A UN Binding Treaty on Transnational Corporations and Human Rights to outrule false “green extractivism” solutions: Building a real tool in the struggle for climate and social justice — Erika Mendes and Raffaele Morgantini

The following article was published in the November 2024 issue of the International Review of Contemporary Law, the journal of the IADL, focusing on climate and social justice.

 

A UN Binding Treaty on Transnational Corporations and Human Rights to outrule false “green extractivism” solutions: Building a real tool in the struggle for climate and social justice
by Erika Mendes and Raffaele Morgantini

In today’s neoliberal globalized economy, transnational corporations – erected as main agents of development policies – exercise a monopolistic power over value and production chains. In fact, the dominant capitalistic model is fueled by the continuous accumulation of capital through the activities of these entities, which contribute to the exploitation of not only labor forces, but also of women and nature. In this context, it is impossible to dissociate the struggle for climate justice from the struggle to defend land, territories, and human rights. Environmental rights and human rights are inseparable, inextricably linked, especially in the framework of the current systemic multidimensional crisis, which is most of all a climate and social crisis.

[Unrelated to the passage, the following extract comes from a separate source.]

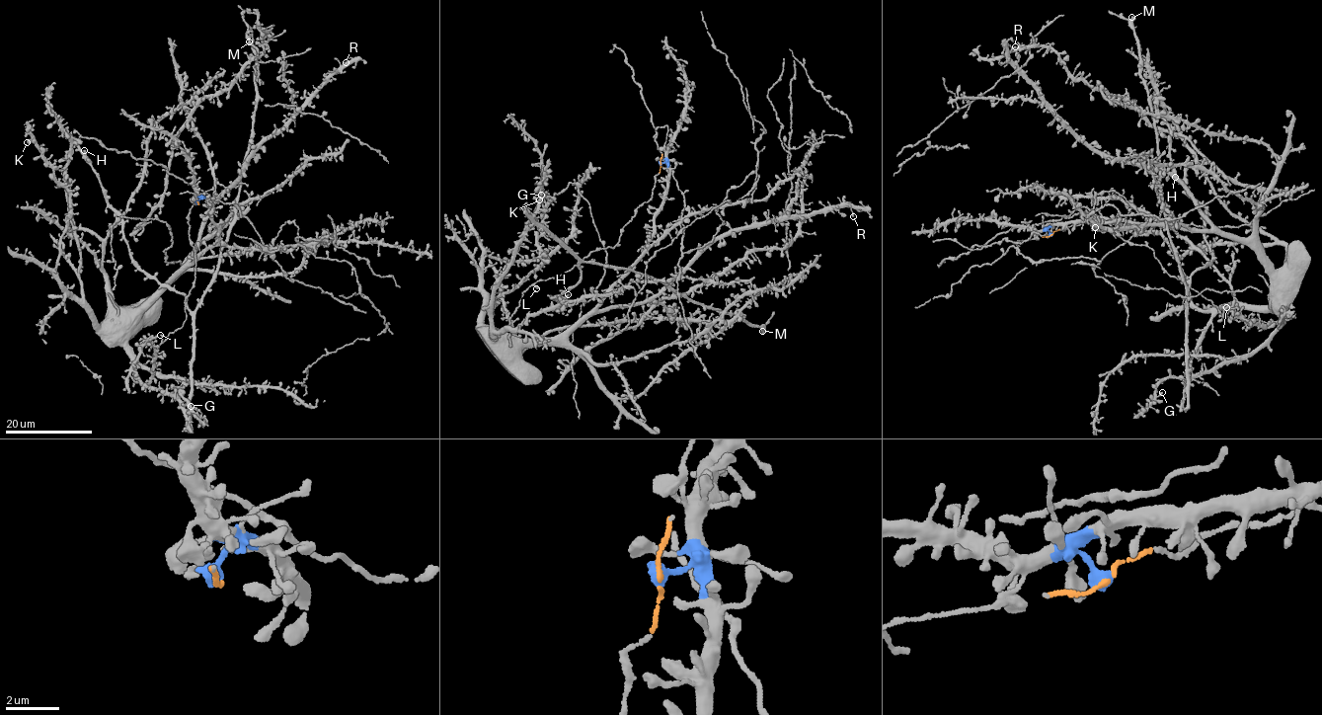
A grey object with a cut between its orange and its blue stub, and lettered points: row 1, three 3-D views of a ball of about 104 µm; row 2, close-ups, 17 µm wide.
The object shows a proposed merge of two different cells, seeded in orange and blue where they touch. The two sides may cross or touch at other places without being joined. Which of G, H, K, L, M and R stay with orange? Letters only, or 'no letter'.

What do environmental rights mean for social movements, affected communities and the rights holders?

Let’s start by saying that environmental rights necessarily include access to the unspoiled natural resources that enable survival, including land, shelter, food, water, and air. They also enshrine more purely ecological rights, including the right of specific species to survive and the right of ecosystems to thrive. And very importantly, our vision of environmental rights also includes political rights, such as the rights of indigenous peoples and other collectivities, the right to information and participation in decision-making process that may affect their environment; but it is also about freedom of opinion and expression and self-determination, and the right to resist or to say NO to harmful developments or projects in our territories.

Many of these rights, particularly the political ones, are well-established and enshrined in various international legal instruments and agreements. We can credit the establishment of some of these rights, as well as the acceptance of others that are not yet legally recognised, to past and ongoing struggles of communities and indigenous peoples around the world.

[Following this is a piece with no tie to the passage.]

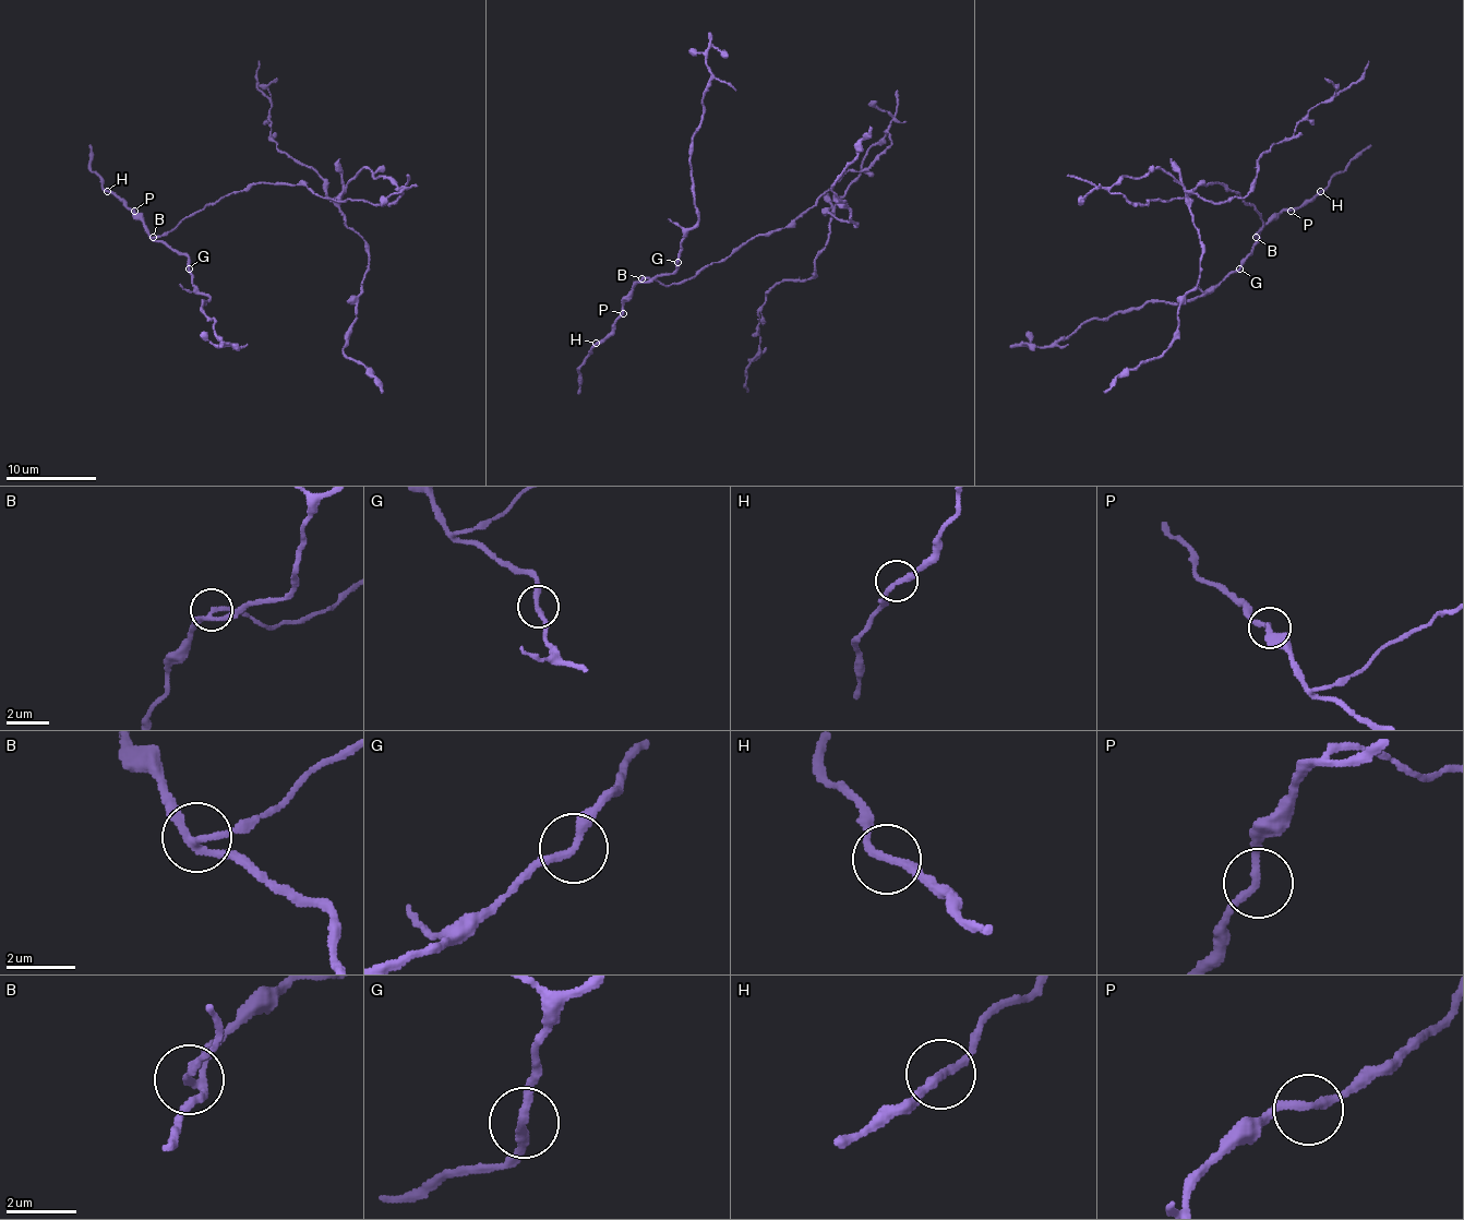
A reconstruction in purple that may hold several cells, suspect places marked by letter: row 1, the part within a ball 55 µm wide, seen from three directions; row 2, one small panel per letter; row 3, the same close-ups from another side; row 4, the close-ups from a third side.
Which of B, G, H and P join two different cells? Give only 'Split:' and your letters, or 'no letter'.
Split: B, G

Local and traditional rural communities, the majority of the people in the Global South, are mutually dependent and protectors of the environment. Several studies show that traditional practices and knowledge are the most effective in protecting and restoring the environment, whereas the transnational agribusiness sector and transnational extractivist corporations are devastating our soils, rivers, forests, and ecosystems.

Some of the debates around environmental rights started with the recognition of the huge impacts and pollution from powerful transnational corporations. Therefore, to talk about environmental rights is also a quest to end corporate impunity and the destruction of our planet in the pursuit of profit.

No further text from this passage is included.